Looking at these results the metrics inform us that one Argo Workflow has succeeded and zero workflows failed. This is good, but required us manually validating this. What we really want to do is know when any Workflow has failed. That’s where PrometheusRules come into play.

Create a PrometheusRule to alert when a Workflow fails

Let’s start by creating a PrometheusRule and the easiest way is to create a YAML file with the following content:

 1
 2
 3
 4
 5
 6
 7
 8
 9
10
11
12
13
14
apiVersion: monitoring.coreos.com/v1
kind: PrometheusRule
metadata:
  name: workflow-controller-rules
  namespace: argo
  labels:
    prometheus: k8s
    role: alert-rules
spec:
  groups:
    - name: argo-workflows
      rules:
        - expr: argo_workflows_count{status = "Failed"} > 0
          alert: WorkflowFailures

This PrometheusRule will create an alert named WorkflfowFailures. When the the expression is true then the alert will be fired.

The labels on the PrometheusRule are crucial as the k8s Prometheus resource has a ruleSelector to match on those labels. This can be seen in the output of:

1
2
3
~/kubectl get prometheus k8s \
  --namespace monitoring \
  --output yaml

Assuming the YAML file for the above PrometheusRule is located at ~/workflow-controller-rules.yaml, we can create this PrometheusRule by running:

1
2
~/kubectl create \
  --filename ~/workflow-controller-rules.yaml

View Prometheus Rule and Alert on Prometheus Dashboard

Once again forward the port for Prometheus if not already and then navigate to http://localhost:9090. Click on the “Status” dropdown and select “Rules.” “argo-workflows” should be at the top and you’ll see the same expression and alert as we defined above. It may take a couple of minutes for the “argo-workflow” rule to appear in Prometheus.

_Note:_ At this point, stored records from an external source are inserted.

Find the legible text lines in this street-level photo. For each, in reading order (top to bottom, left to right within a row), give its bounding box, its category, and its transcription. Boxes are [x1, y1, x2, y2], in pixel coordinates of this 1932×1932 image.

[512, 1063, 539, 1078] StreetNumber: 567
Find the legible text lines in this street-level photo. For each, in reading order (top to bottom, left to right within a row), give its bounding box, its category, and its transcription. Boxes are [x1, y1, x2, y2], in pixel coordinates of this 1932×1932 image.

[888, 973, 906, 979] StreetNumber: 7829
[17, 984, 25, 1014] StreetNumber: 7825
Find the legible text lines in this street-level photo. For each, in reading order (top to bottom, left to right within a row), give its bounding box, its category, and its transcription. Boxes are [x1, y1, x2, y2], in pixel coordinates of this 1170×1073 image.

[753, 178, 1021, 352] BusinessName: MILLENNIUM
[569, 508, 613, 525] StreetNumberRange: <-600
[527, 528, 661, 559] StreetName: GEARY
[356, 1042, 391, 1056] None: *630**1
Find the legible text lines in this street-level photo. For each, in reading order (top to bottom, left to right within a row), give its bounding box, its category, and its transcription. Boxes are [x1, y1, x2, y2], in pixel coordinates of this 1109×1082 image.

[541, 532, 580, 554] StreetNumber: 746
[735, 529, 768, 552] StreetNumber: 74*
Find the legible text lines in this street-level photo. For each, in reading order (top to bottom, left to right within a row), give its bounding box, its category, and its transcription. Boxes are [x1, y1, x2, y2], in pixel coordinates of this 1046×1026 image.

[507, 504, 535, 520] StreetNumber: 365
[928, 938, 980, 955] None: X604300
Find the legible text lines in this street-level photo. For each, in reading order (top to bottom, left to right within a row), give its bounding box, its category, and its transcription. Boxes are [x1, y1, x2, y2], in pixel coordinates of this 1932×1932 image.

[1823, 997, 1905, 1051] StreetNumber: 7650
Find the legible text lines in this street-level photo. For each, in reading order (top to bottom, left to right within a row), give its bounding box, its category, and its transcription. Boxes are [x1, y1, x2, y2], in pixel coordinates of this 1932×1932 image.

Now navigate to the “Alerts” page. Once again at the top, a “WorkflowFailures” alert should appear. It should be in green and state 0 active. This means the alert is not currently firing, which is expected as none of the Argo Workflow have failed.

Create a failing Argo Workflow to fire the Prometheus alert

It’s boring to see everything working normally, so let’s cause some trouble.

Create another YAML file for an Argo Workflow that will fail with the following content:

 1
 2
 3
 4
 5
 6
 7
 8
 9
10
11
apiVersion: argoproj.io/v1alpha1
kind: Workflow
metadata:
  generateName: fail-
spec:
  entrypoint: fail
  templates:
    - name: fail
      container:
        image: busybox:latest
        command: [false]

Assuming this YAML file is created at ~/workflow-fail.yaml, we can submit this Workflow via:

1
2
3
~/argo submit ~/workflow-fail.yaml \
  --namespace argo \
  --watch

This Workflow should then fail pretty quickly (the false returns a non-zero exit code).

Navigate back to the Prometheus dashboard and go to the “Alerts” page. The “WorkflowFailures” alert should be in red and state 1 active. This alert is now firing. If you expand the “WorkflowFailures” alert you’ll see some helpful information such as the name of the Workflow that failed.

To make this alert green for this scenario, we can delete any completed workflows via:

1
2
3
~/argo delete \
  --completed \
  --namespace argo

Looking back at the Prometheus dashboard’s “Alerts” page should show the “WorkflowFailures” alert back in green with 0 active.